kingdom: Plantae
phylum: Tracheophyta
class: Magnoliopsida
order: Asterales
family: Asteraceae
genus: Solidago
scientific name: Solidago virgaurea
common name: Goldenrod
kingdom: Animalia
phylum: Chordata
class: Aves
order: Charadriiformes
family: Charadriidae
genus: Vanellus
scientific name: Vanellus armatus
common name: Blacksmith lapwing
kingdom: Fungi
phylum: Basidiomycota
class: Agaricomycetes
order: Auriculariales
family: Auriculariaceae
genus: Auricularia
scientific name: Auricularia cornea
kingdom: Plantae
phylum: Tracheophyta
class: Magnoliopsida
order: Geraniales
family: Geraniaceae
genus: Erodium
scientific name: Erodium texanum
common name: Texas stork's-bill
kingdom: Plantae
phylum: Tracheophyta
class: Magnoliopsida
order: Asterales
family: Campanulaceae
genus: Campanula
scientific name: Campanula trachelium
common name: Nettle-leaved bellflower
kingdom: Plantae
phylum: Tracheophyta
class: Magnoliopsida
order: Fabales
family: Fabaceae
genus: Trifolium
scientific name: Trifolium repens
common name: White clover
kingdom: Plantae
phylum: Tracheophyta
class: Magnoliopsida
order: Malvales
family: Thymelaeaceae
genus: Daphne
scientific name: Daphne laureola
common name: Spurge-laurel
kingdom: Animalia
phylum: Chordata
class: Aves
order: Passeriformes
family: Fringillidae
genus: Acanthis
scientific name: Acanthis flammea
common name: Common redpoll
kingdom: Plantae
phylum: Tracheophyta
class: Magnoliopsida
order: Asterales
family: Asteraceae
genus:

● **WHAT YOU ARE ASKED TO DO**
Reproduce verbatim the lines of the items from the line containing "scientific name: Erodium texanum" through the last line of the items, inclusive.

● **RESULT OF THE EXERCISE**
scientific name: Erodium texanum
common name: Texas stork's-bill
kingdom: Plantae
phylum: Tracheophyta
class: Magnoliopsida
order: Asterales
family: Campanulaceae
genus: Campanula
scientific name: Campanula trachelium
common name: Nettle-leaved bellflower
kingdom: Plantae
phylum: Tracheophyta
class: Magnoliopsida
order: Fabales
family: Fabaceae
genus: Trifolium
scientific name: Trifolium repens
common name: White clover
kingdom: Plantae
phylum: Tracheophyta
class: Magnoliopsida
order: Malvales
family: Thymelaeaceae
genus: Daphne
scientific name: Daphne laureola
common name: Spurge-laurel
kingdom: Animalia
phylum: Chordata
class: Aves
order: Passeriformes
family: Fringillidae
genus: Acanthis
scientific name: Acanthis flammea
common name: Common redpoll
kingdom: Plantae
phylum: Tracheophyta
class: Magnoliopsida
order: Asterales
family: Asteraceae
genus:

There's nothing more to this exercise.